- EXERCISE DIRECTIONS -
The entries below are to be returned as written, with all pictures dropped.

- DATA LISTING -

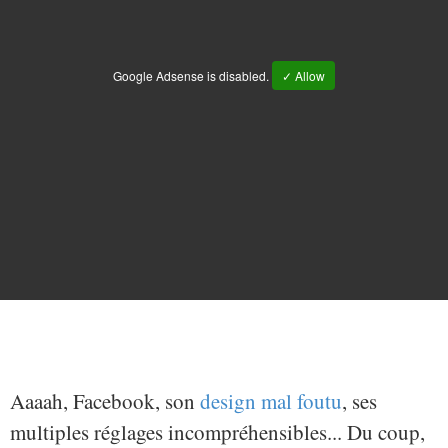
Google Adsense is disabled.
✓ Allow
Aaaah, Facebook, son
design mal foutu
, ses
multiples réglages incompréhensibles... Du coup,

- SOLUTION TO THIS PROBLEM -
Google Adsense is disabled.
✓ Allow
Aaaah, Facebook, son
design mal foutu
, ses
multiples réglages incompréhensibles... Du coup,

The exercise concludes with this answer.